狂人を、特にテロリストを描くのがウマイのかもしれない。とりあえず、モラルとかどうでもいいんだよ。ドカバキグシャを見たいんだよ。とか、俺ルールサイコーが見たいんだよ。って人にオススメ。本当に、独自の価値観を持ったキャラが多い。ただ、丁寧に読めば、幾つかの系統の考え方のぶつかり合いなんだな。と、感じるかも。多様性とは何か?同化とはなにか?辺りを考えさせてくれる作品かもしれない。もちろん、考えなくても楽しいし、そっちの方が楽しめると思う
舞台を用意され、そこで人物が状況に対応する。多くの物語はそのような構成をしているが、この作品は遠野一二三と言う男を中心に舞台世界が回っている、と言う状況すら通り越して、遠野一二三という男の行動原理や哲学が、舞台世界を丸ごとひっくり返す、作り変える構成になっている。モチーフは殺人であり、彼の行く道には死体が積み重なる。しかし遠野一二三と言う男の持つ動機や哲学の純粋さ、ごまかしや妥協の一切ないゆるぎなさに我々は美しさを感じずにはいられない。「抜身の刀がそのまま歩いている」と作品内で評されたのはまさに至言である。「抜身の刀みたいな男を描きたい」きっとそんなコンセプトでこの作品は作られていると感じる。そんなキャラクター小説としての立ち位置、芯のブレなさ、それを裏付ける圧倒的な筆力に、読者としてただ息を飲むばかりであり、書き手として嫉妬せずにはいられない。
様々な武術を修め、殺人も厭わずそれを振う機会を望む男は異世界に招かれる。転移早々王家に叛逆、逃亡からの奴隷ヒロイン獲得などのテンプレイベントをこなしながらその圧倒的な武力を以って行く先々で血の雨を降らす。しかし、殺戮を続ける彼は思うのだ。「こんなものでは、満足できない」と―戦争とは文明の破壊行為にして文明の発展過程でもある。知識やら技術アドバンテージで文化を発展させた結果、争いに発展し、戦いを経て更に技術が発展していくのが普通の異世界モノ。しかし、この作品では戦闘技術から治世手法まで発展に必要な知識を伝授する一方で、あちこちにちょっかいをかける……世界中を血みどろの争いへ導くために。目的と過程が見事に逆転しているのである。突き抜けた個性で敵味方―周り全てを振り回し、敬意も敵意も愛も怨も全てその身に受ける。

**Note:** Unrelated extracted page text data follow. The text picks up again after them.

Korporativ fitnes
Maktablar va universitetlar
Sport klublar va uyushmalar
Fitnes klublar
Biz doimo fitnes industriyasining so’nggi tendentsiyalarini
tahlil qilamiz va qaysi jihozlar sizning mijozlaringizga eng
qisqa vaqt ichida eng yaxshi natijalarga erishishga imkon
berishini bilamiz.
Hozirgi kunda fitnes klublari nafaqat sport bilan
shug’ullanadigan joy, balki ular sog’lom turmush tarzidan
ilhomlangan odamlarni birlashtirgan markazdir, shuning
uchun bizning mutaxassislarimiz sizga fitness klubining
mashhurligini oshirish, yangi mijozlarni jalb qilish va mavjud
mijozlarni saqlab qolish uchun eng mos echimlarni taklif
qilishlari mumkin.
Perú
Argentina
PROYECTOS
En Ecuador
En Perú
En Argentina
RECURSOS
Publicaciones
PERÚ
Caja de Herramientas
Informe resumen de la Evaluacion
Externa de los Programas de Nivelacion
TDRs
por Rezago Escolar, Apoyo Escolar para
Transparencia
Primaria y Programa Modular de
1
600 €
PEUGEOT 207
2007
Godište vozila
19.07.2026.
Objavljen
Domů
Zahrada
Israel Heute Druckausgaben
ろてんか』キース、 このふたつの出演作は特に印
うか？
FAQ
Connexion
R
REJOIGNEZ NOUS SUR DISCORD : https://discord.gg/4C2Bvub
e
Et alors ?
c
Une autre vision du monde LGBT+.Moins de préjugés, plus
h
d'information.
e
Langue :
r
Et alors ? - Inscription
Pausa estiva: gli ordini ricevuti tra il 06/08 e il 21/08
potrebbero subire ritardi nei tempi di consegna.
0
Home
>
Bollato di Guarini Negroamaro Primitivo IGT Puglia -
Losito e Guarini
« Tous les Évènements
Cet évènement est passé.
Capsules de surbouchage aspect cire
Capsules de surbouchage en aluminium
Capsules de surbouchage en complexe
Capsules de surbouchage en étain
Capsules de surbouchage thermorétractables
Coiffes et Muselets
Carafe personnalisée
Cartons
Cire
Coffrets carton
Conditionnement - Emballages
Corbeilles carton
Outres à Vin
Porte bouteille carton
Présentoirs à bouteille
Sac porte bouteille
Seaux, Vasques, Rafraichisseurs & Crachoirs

気ままな無双系主人公はそうでなくてはならないし、それくらいが丁度いいのだ。
人を殺す技術を持ちながら、鍛えながらも平穏な現代日本では活かす事が出来なかった一二三。異世界転移し彼は自由に気ままに殺人に勤しむ。しかし敵のチョロさにガッカリし、面白い世界じゃないのなら自身で面白くしよう、と己が変わるのではなく世界を変えようと真面目に考える。彼は快楽殺人鬼ではないと言う。どの世界でも、例え異世界でも人を殺す事を好む人間は快楽殺人鬼と分類されるだろうというツッコミをしてはいけない。彼を罵倒してもいけない。彼に殺されずとも狂信な女性に頭をかち割られる。超可愛い。人がゴミのように死ぬ異世界冒険譚。